Smithers election: Ryan Zapisocki

Council candidate Ryan Zapisocki’s answers on a variety of topics.

I came to Smithers 25 years ago for work, and my heart has been here ever since. I moved here with my family 12 years ago and bought a home to set down roots. I’ve received my education in wildlife biology, natural resource management, park management and tourism from the U of A and UNBC. I have been working in silviculture and forestry consistently for the last 25 years. I spend much of my work life and spare time in the forests and mountains surrounding us. I have two teenagers who are my whole world, and I hope to make them proud, and leave them with a better world to live in.

I have no political experience, but I am interested in Municipal government because I want to give back to the community that has given so much to me. I feel like there are opportunities to make direct positive changes in our community.

We suffer from the challenges of providing enough affordable housing. A common theme I hear from the community, friends and family is how difficult it is to find homes here. I really like the idea of carriage homes and narrow homes, and I hope that if I make it on council I can play a part in a collaborative, and innovative, approach to solve our housing shortage.

I do support the new library/art gallery proposal as it is needed and will be another healthy draw to our community. It will further enhance our vibrant downtown and main street. Visiting friends and family love reminding me how lucky we are to have such a welcoming and active community.

Smithers truly is a unique town in the north. We have a thriving base in arts, recreation and tourism, strong forest industry, diverse local business core, a healthy mix of religion and cultural backgrounds, and we are a key part of a transportation corridor from the rest of Canada to the coast.

Infrastructure is a key component to all communities, and it is less glamorous than big showcase projects like the library/art gallery, but it is equally, or even more important to the health of our community. We still have much work in maintaining the infrastructure we already have, as well as continued improvements. For example, we will need to continue improving our drainage systems, paving our streets, and planning for future emergencies such as floods or fires.

With the big announcement of LNG as well as potential increases in rail and highway transportation, we will be provided an opportunity to grow our town and businesses. With that will come further pressure on our housing challenges, which will coincide with less available people to fill the gaps of an employee shortage for our local businesses. This is not unique to our community, as I have been sitting in on conference calls with a forest industry advocacy group dealing directly with this. Across the province there appears to be a worker shortage. We need to find ways to retain people as well as entice them to make this their home. It is our responsibility to plan for all the positive and negative repercussions of growth in our community.

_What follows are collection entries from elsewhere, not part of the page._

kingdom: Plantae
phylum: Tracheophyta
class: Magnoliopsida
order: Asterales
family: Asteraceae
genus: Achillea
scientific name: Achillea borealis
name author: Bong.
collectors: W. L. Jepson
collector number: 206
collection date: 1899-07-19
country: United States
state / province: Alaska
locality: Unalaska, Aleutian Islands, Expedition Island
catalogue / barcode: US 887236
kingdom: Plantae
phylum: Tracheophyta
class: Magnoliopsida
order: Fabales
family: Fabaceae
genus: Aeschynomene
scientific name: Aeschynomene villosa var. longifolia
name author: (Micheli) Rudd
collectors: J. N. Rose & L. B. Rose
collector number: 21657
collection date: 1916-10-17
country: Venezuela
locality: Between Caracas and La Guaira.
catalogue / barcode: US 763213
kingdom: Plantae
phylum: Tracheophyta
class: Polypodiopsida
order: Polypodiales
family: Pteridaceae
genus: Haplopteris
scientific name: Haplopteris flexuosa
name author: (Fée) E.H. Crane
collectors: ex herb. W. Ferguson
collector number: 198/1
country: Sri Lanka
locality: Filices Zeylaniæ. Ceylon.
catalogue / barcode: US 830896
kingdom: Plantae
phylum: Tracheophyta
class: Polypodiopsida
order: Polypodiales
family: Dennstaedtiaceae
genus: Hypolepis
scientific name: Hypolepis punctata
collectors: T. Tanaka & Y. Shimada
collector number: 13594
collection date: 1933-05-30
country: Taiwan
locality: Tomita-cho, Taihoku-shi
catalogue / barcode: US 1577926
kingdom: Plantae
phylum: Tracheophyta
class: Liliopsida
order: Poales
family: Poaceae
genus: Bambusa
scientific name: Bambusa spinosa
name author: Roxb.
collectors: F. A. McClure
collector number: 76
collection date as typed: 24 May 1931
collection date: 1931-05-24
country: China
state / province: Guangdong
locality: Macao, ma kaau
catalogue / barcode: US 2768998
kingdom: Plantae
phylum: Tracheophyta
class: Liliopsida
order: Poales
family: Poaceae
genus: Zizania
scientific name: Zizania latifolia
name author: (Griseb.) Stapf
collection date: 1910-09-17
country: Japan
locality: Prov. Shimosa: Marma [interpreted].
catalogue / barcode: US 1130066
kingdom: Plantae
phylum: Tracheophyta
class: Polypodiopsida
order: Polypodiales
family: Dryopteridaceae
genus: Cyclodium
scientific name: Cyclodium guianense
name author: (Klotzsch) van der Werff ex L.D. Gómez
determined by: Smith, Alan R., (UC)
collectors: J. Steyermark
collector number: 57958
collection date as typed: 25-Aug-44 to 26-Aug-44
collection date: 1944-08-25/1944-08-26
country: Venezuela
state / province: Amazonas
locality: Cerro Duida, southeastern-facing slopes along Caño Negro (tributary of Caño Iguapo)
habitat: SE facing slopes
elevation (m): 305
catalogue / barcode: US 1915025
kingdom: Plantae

The legalization of marijuana has been a major discussion point of late. I want to be clear that I am not an advocate for the use of cannabis beyond medical and therapeutic purposes, but I’m also realistic as to what our role is on a municipal level. This was a federal decision to legalize Marijuana, and on a community level we need to be prepared to deal with it. It is important to mitigate a safe plan for our community as to how and where it may be sold in the future, as well as a safe strategy for where it can be used. We are beyond having debates about legalization itself. It’s time to acknowledge that marijuana is here, and it’s our responsibility to ensure a safe and healthy environment for it. Let’s wisely use any taxes and revenue to ensure we provide adequate education, research, outreach, and policing.